_TEXTAUSZUG:_
Einen solchen Sachverhalt hat das Amtsgericht angesichts der sich widersprechenden Zeugenaussagen gerade nicht festgestellt. Nur der Vollständigkeit halber weist das Gericht daher darauf hin, dass erhebliche Zweifel daran bestehen, ob die Klägerin überhaupt ein rechtzeitiges Betätigen des linken Fahrtrichtungsanzeigers durch die Fahrerin ihres Fahrzeugs dargetan hat. Rechtzeitig ist das Zeichen, wenn sich der Verkehr auf das Abbiegen einstellen kann. Dafür ist weniger die Entfernung zum Abbiegepunkt maßgebend als vielmehr die Zeit zwischen Anzeigebeginn und Abbiegen unter Berücksichtigung der Fahrtgeschwindigkeit (Hentschel, Straßenverkehrsrecht, 38. Auflage § 9 StVO Rdnr. 20 m. w. N.). Bei einer Ausgangsgeschwindigkeit von 30 km/h reichen nach der Rechtsprechung des Bundesgerichtshofes 5 Sekunden vor dem Abbiegen aus (BGH VRS 25, 264). Hier hat die insoweit darlegungs- und beweispflichtige Klägerin nicht konkret vorgetragen, wie lange vor dem Abbiegevorgang die Zeugin v.B. den linken Fahrtrichtungsanzeiger gesetzt hat.

cc) Allein der Umstand, dass die Fahrerin des klägerischen Fahrzeugs, wovon das Amtsgericht nach dem Ergebnis der Beweisaufnahme ausgeht, ihre Geschwindigkeit verringert und sich etwas zur Fahrbahnmitte eingeordnet hat, begründet noch keine unklare Verkehrslage, bei der Überholen nach § 5 Abs. 3 Nr. 1 StVO unzulässig ist (Senat, DAR 2002, 557, 558).

_AUFGABE 1:_ Schreiben Sie aus dem Textauszug den Abschnitt ab, der mit „cc) Allein der“ beginnt und bis einschließlich „2002, 557, 558).“ reicht.
_AUFGABE 2:_ Wie viele Sekunden vor dem Abbiegen reichen laut Textauszug nach der Rechtsprechung des Bundesgerichtshofes bei einer Ausgangsgeschwindigkeit von 30 km/h aus?

_Einträge aus einer Sammlung:_
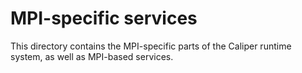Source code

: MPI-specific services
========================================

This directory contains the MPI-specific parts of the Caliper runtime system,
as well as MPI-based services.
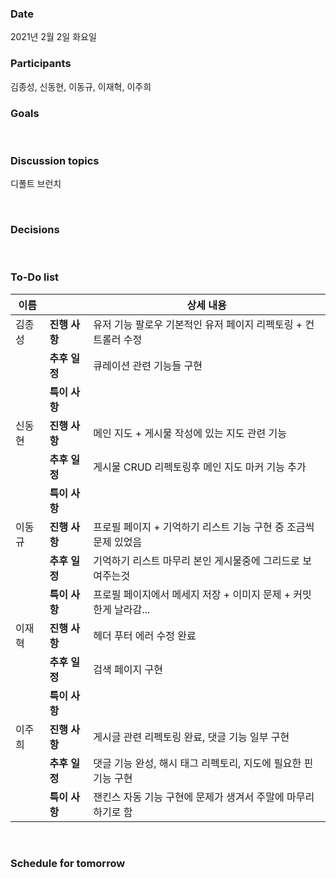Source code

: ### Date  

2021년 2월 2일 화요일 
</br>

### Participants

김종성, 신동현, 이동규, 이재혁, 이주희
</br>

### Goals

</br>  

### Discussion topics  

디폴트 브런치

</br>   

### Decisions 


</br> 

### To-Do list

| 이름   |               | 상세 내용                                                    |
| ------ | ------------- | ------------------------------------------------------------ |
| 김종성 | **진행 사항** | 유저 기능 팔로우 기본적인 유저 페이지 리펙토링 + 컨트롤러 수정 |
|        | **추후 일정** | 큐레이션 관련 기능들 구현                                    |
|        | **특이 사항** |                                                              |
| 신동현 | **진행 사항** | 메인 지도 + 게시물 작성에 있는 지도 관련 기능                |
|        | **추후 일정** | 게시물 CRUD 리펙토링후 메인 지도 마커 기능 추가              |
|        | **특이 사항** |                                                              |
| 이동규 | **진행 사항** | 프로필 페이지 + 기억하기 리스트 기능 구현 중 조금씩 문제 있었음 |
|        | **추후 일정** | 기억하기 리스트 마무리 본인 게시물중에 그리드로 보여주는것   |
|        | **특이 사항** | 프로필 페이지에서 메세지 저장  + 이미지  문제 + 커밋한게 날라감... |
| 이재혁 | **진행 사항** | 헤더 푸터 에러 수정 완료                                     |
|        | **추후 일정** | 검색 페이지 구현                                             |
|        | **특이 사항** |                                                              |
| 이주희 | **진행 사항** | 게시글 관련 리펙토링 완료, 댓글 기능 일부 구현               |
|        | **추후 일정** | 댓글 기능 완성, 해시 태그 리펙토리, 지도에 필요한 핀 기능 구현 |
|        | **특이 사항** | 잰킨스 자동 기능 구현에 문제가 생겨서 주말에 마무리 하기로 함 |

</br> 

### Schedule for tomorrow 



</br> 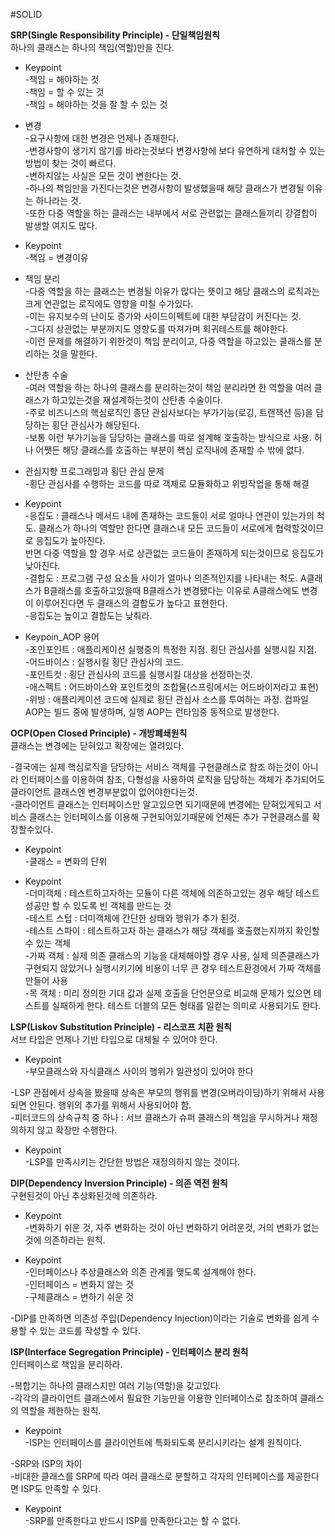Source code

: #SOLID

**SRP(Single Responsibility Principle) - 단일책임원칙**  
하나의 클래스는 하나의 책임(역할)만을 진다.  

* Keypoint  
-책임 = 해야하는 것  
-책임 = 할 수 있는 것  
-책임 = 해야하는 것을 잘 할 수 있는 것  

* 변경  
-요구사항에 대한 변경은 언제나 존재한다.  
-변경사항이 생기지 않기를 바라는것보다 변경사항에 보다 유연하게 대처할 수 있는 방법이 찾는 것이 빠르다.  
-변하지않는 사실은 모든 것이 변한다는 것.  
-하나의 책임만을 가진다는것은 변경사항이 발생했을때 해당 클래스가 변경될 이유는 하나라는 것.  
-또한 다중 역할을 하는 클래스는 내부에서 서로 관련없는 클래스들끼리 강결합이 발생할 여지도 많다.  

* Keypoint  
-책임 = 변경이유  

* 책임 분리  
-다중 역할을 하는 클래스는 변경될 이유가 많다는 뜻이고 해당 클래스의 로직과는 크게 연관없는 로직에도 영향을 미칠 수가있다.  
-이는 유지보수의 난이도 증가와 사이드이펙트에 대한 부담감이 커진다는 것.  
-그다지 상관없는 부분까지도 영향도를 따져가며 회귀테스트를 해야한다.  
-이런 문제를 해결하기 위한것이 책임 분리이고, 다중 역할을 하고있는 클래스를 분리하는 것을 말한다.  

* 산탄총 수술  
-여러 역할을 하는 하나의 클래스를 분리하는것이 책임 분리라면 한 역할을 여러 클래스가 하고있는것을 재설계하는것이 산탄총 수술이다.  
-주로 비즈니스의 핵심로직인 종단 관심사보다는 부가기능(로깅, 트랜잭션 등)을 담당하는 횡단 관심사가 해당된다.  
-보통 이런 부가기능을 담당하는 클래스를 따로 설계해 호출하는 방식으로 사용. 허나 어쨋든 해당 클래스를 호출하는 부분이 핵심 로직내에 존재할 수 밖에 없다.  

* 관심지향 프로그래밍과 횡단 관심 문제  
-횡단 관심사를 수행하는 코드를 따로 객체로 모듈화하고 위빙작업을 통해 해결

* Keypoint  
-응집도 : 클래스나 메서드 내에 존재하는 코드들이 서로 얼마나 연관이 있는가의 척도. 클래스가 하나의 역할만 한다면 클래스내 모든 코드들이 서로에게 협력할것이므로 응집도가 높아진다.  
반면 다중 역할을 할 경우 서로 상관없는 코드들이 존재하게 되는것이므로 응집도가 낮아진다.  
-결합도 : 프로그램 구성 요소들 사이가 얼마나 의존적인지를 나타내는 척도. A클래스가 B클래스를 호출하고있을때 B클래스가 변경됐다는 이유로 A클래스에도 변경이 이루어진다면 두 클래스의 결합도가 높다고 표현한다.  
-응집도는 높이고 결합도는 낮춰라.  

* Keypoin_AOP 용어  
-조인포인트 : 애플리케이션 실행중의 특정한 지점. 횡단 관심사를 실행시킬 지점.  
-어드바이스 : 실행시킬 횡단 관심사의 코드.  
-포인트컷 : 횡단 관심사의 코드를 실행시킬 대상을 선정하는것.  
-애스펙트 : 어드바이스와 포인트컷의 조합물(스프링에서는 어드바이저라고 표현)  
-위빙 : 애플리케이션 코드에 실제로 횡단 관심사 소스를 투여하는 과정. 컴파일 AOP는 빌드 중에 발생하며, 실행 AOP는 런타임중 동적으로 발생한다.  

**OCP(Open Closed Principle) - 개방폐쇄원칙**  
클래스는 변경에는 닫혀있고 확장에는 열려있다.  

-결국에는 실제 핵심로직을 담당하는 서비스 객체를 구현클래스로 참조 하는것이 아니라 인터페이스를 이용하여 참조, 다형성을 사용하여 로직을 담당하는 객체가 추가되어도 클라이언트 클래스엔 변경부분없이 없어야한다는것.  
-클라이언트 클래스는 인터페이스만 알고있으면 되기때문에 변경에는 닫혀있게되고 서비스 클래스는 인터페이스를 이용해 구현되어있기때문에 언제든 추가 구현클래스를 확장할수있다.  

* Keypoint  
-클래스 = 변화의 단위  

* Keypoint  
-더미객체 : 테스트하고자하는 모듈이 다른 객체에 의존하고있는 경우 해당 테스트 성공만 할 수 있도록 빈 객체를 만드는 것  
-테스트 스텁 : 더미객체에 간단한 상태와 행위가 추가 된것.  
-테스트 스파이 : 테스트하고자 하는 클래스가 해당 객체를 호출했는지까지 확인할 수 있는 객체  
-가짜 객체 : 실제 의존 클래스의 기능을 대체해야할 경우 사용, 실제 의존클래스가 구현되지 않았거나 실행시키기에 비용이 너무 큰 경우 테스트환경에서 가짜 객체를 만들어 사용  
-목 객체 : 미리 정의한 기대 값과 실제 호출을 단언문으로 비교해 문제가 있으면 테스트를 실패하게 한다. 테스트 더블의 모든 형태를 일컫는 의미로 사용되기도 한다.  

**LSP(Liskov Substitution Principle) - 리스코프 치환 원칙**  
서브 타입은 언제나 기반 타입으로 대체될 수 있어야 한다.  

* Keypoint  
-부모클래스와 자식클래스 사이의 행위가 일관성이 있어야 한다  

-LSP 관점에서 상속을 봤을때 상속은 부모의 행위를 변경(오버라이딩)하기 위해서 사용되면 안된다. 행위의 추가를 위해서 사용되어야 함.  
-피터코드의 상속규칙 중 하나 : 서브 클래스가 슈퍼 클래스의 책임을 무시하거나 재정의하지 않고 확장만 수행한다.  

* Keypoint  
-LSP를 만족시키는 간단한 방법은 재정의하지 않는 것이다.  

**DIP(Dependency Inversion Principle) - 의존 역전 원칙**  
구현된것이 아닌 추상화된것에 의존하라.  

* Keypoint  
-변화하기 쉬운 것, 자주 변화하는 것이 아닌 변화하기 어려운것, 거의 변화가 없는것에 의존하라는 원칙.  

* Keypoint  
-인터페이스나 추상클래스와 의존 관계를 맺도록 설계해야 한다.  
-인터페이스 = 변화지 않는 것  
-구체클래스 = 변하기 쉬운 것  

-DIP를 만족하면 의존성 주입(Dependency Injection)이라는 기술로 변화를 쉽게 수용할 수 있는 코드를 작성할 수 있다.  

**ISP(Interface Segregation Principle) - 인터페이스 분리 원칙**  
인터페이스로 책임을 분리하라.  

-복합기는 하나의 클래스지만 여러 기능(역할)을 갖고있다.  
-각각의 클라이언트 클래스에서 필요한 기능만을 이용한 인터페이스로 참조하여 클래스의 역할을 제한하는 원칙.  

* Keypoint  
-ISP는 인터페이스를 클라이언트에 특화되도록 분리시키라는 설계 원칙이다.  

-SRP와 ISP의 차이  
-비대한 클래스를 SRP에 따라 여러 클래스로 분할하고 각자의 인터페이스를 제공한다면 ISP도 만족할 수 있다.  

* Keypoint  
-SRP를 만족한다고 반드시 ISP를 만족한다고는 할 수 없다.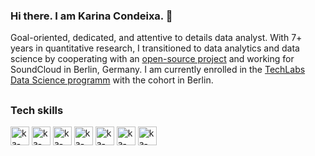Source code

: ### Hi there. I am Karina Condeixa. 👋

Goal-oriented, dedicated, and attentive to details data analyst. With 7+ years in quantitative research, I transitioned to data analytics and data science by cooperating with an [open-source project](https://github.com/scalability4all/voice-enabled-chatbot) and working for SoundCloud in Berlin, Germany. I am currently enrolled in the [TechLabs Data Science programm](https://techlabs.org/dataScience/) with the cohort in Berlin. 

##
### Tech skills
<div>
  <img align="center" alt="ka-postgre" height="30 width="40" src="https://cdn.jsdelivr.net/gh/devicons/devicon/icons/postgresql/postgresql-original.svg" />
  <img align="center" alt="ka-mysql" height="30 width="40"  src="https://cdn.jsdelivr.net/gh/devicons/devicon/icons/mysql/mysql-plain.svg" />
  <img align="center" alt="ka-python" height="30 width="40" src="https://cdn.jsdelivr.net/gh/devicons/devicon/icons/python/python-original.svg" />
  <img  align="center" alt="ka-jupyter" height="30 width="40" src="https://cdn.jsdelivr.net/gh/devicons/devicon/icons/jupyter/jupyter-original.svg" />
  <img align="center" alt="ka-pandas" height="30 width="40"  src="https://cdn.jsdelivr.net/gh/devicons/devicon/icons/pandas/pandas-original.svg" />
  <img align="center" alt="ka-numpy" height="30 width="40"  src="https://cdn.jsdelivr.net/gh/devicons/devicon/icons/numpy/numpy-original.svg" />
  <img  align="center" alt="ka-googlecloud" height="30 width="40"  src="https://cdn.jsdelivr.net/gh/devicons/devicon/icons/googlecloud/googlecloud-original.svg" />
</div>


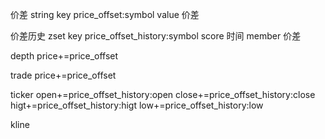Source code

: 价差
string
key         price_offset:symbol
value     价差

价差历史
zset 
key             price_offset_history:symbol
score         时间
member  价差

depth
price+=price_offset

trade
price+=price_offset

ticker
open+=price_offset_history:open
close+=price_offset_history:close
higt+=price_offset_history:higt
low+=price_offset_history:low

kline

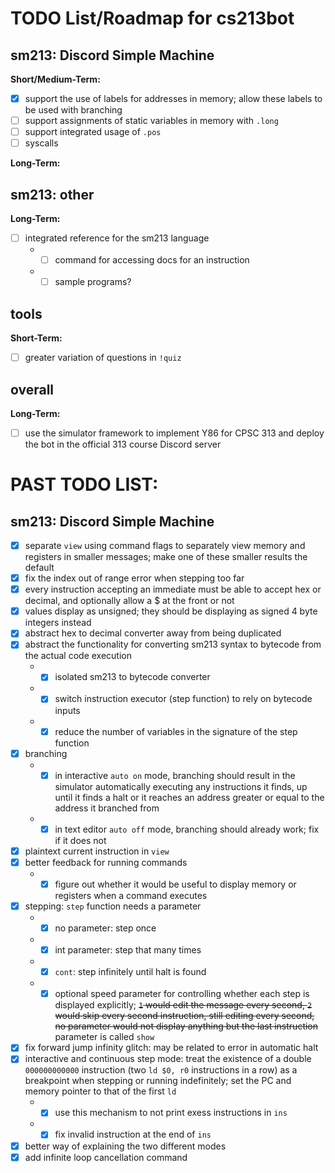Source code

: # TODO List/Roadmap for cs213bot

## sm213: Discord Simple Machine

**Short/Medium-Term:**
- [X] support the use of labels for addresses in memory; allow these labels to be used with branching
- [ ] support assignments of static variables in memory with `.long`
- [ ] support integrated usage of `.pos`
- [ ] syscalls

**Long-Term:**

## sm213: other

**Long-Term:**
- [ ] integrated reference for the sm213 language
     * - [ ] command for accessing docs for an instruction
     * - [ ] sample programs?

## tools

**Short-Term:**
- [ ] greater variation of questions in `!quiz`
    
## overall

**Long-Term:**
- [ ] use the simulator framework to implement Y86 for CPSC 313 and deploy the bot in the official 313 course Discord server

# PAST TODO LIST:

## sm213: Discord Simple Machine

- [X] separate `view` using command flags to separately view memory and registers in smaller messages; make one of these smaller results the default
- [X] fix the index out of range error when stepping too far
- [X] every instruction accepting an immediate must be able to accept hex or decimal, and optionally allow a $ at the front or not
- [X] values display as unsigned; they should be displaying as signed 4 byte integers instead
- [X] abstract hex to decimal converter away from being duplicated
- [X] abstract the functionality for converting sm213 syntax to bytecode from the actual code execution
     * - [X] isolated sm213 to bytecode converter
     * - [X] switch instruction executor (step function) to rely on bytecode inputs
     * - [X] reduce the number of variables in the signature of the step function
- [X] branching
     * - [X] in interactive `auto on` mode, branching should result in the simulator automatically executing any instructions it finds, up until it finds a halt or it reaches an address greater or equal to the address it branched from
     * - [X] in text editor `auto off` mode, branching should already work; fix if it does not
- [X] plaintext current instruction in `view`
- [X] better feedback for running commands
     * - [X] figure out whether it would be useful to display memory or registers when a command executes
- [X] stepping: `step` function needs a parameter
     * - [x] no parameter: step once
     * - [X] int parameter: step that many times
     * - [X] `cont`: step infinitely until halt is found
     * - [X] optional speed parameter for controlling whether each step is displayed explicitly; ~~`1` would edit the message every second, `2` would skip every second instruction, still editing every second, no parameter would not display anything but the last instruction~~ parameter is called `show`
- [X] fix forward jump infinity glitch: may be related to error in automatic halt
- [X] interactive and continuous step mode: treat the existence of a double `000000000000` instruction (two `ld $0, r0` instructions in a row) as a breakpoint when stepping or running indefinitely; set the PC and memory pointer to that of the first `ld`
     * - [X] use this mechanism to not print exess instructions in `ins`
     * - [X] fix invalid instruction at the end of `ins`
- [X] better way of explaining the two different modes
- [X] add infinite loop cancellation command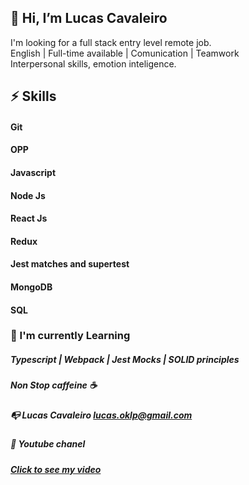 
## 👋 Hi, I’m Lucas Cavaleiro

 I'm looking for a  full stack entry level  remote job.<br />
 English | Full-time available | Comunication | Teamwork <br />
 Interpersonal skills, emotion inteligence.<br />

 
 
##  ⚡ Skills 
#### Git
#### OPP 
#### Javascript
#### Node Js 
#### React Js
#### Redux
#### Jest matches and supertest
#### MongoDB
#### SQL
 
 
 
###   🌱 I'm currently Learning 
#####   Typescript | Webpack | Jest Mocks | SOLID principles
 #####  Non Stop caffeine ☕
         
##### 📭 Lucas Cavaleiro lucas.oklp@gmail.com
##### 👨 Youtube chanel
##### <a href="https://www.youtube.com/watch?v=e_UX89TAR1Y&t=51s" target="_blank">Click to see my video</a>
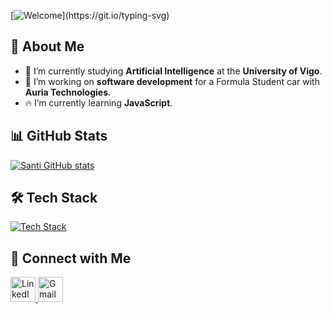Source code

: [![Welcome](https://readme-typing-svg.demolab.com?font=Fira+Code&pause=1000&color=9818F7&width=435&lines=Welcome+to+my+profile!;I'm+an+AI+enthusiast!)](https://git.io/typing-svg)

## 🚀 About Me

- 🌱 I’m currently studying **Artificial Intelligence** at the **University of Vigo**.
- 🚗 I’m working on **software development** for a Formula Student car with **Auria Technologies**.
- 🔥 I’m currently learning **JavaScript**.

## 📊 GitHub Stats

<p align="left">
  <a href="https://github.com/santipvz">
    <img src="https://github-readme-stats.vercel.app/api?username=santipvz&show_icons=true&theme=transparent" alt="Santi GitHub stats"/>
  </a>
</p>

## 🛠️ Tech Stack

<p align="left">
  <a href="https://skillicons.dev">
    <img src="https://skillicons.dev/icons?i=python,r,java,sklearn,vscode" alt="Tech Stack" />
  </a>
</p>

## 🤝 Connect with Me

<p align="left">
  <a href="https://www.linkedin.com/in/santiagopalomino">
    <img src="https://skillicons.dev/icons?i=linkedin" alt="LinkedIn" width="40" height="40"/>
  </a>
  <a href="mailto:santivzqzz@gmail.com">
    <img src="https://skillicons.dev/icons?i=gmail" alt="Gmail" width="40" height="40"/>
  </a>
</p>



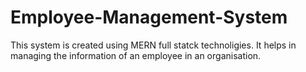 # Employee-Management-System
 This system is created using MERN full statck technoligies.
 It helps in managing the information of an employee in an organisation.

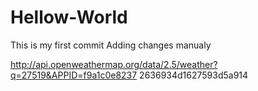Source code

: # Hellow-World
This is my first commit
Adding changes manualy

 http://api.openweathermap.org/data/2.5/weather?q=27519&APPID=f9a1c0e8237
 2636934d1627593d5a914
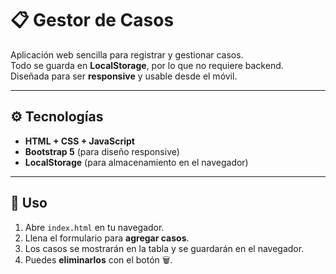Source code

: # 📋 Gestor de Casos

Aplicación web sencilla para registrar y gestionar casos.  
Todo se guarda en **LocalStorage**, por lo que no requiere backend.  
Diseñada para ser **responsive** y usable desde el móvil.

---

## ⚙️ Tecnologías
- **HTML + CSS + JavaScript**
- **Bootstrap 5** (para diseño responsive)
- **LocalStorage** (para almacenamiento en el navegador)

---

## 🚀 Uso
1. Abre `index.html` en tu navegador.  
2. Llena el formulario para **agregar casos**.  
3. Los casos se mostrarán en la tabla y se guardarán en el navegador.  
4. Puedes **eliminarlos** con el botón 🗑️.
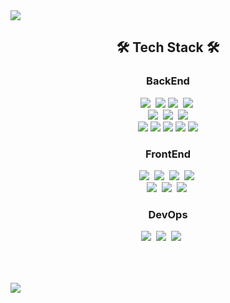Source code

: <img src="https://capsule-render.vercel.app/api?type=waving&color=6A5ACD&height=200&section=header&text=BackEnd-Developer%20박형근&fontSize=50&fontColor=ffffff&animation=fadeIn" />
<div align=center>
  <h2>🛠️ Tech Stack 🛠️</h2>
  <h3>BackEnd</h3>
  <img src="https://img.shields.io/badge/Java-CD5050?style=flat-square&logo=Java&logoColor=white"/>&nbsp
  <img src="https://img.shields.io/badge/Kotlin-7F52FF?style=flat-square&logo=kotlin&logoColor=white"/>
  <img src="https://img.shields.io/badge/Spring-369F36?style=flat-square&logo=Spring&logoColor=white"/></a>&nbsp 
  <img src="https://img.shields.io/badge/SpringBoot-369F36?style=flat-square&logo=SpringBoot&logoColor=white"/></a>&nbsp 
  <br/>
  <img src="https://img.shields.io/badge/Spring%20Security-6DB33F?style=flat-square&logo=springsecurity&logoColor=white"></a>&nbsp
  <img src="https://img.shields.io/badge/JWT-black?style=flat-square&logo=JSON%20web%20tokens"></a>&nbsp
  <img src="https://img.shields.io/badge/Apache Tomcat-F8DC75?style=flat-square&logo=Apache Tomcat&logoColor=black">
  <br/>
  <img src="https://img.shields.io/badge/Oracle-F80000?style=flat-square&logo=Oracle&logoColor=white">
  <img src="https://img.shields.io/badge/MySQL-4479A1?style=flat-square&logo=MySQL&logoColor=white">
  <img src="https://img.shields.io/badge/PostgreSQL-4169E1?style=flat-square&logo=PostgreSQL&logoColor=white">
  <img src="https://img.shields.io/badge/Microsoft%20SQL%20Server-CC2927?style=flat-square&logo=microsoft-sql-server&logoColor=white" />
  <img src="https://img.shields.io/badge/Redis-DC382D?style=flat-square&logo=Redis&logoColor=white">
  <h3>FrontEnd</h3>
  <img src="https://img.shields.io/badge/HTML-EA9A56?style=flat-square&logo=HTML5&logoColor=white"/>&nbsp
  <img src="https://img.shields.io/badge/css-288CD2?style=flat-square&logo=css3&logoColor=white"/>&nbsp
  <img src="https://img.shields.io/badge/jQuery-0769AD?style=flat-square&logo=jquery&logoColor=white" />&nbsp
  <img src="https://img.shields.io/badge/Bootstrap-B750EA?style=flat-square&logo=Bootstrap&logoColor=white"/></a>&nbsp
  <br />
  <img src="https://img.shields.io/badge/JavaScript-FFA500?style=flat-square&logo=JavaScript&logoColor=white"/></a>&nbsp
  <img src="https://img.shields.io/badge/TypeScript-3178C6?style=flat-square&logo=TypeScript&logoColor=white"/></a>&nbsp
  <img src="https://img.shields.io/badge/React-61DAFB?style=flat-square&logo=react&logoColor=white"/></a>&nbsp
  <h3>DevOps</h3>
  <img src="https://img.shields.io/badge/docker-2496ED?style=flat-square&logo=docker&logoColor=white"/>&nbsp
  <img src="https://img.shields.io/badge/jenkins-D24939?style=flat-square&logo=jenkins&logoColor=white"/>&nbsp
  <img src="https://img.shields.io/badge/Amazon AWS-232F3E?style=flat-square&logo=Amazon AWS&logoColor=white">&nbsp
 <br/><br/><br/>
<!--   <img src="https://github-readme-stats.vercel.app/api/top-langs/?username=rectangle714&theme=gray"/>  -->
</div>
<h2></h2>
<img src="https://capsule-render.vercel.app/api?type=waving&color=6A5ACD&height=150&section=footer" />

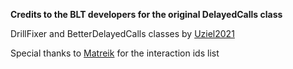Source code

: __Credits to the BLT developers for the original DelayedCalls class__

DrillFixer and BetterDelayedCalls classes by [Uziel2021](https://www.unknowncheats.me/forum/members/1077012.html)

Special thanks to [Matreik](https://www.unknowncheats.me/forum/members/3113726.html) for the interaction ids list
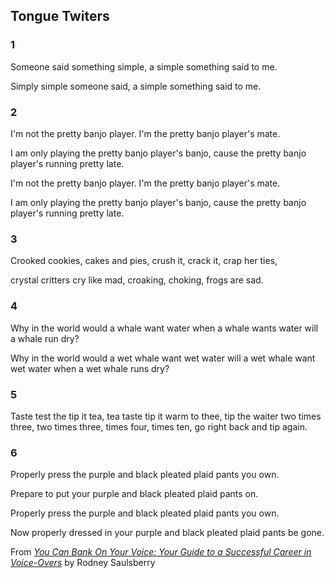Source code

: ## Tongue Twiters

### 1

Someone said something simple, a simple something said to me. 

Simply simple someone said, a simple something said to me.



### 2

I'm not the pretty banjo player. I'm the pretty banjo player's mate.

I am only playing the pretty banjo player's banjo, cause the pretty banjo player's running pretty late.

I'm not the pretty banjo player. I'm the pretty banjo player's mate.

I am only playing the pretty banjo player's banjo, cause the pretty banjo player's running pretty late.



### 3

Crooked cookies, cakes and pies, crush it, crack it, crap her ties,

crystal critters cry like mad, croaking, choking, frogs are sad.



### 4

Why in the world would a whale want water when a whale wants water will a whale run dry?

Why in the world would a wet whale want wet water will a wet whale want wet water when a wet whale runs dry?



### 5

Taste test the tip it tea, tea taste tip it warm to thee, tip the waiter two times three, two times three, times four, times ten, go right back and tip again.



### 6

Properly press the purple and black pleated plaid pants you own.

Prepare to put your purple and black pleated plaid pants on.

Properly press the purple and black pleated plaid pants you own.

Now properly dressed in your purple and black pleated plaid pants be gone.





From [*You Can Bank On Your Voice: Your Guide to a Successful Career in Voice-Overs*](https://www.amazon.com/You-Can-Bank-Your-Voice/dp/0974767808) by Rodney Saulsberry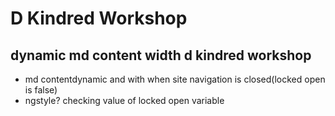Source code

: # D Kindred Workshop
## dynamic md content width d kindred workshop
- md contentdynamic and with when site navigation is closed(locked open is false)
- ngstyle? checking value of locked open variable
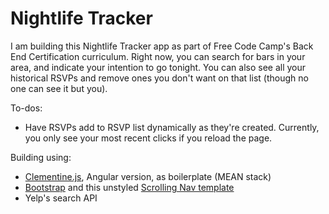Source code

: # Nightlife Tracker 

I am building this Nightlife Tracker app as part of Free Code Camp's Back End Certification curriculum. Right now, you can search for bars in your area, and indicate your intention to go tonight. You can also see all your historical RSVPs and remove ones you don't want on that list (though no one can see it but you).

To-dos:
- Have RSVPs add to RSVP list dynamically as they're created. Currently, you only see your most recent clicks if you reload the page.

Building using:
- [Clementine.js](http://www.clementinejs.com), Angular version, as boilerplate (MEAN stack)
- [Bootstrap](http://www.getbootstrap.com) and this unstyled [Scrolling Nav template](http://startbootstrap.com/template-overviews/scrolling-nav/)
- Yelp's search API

_ANTWORTFELD 1:_
cc) Allein der Umstand, dass die Fahrerin des klägerischen Fahrzeugs, wovon das Amtsgericht nach dem Ergebnis der Beweisaufnahme ausgeht, ihre Geschwindigkeit verringert und sich etwas zur Fahrbahnmitte eingeordnet hat, begründet noch keine unklare Verkehrslage, bei der Überholen nach § 5 Abs. 3 Nr. 1 StVO unzulässig ist (Senat, DAR 2002, 557, 558).

_ANTWORTFELD 2:_ 5 Sekunden